Mit Einführung des DSG hat der Lamborghini nicht nur gesittetes Schalten gelernt, sondern sich auch das irritierende Giermoment beim Gangwechsel in schnellen Kurven abgewöhnt. Er bleibt spurstabil und lässt sich nicht einmal von Längsrillen beeindrucken – höchstens von starkem Bremsen. Dann offenbart sich typisches Mittelmotorverhalten: Der Lamborghini Huracán dreht leicht ein, bleibt aber noch gut beherrschbar.
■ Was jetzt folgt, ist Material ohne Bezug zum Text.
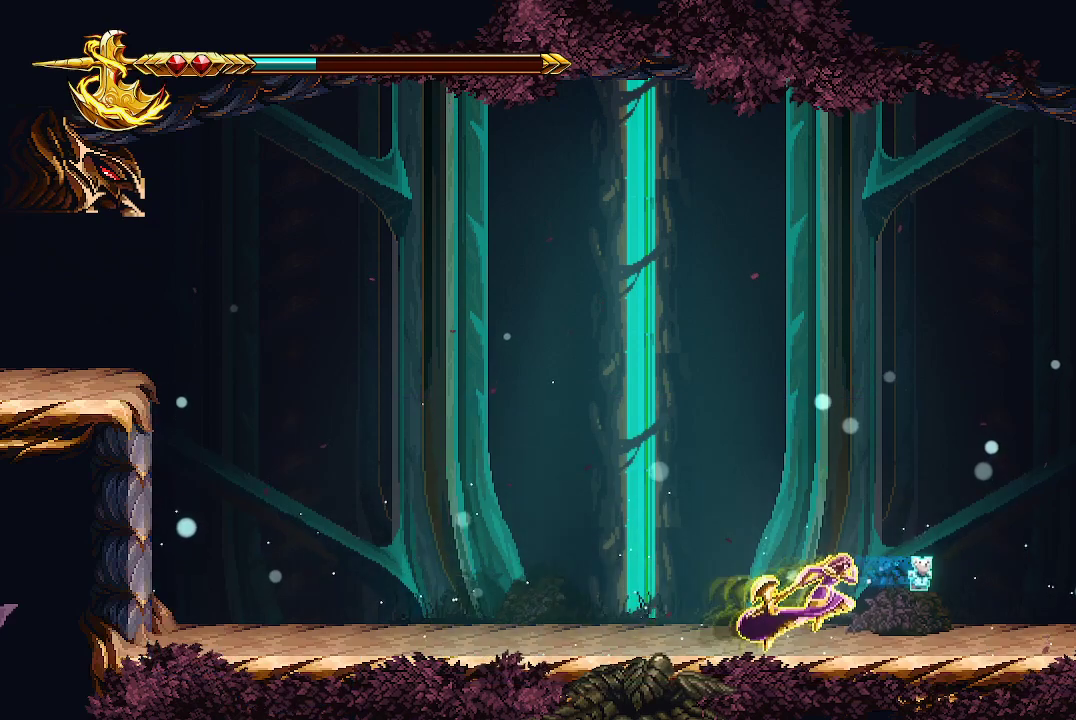
{"buttons": ["X"], "left_stick": "right", "right_stick": "center", "events": [[433, "X", "down"]]}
Ähnliches gilt auf der Landstraße. Nichts von mittelmotorischer Zickigkeit – im Gegenteil: Wer es übertreibt, schubbert über die Vorderräder. Klassisches, weich einsetzendes Untersteuern, das dem Grenzbereich jede Tücke nimmt. Die Lenkung erzählt dabei einfach verständlich vom Gripniveau. Man braucht kein besonderes Talent, um den Lamborghini Huracán zügig zu bewegen. Erst auf der Rennstrecke, mit deaktiviertem ESP, präsentiert sich das Mittelmotorprinzip von einer ganz anderen Seite. Wer bewusst in die Kurve hinein lastwechselt, etwa durch Anstellen, der umgeht das Untersteuern. Doch Achtung: Im Drift findet die Hinterachse zackig wieder Grip und kontert in die Gegenrichtung, was reflexartig pariert werden muss.

Ein echter Lamborghini

Hier offenbart der Lamborghini Huracán seinen wahren Charakter: Er ist ein Macho, der auf unverbindliches Geplänkel verzichtet und nicht nur optisch Kante zeigt. Er will nicht jedem gefallen, schert sich kaum um den Zeitgeist. Immerhin liegt der Durchschnittsverbrauch von 15,9 l/100 km unter dem des Vorgängers, aber selbst unter der Obhut von Audi wird die Hybridisierung bei Lamborghini wohl zuallerletzt landen.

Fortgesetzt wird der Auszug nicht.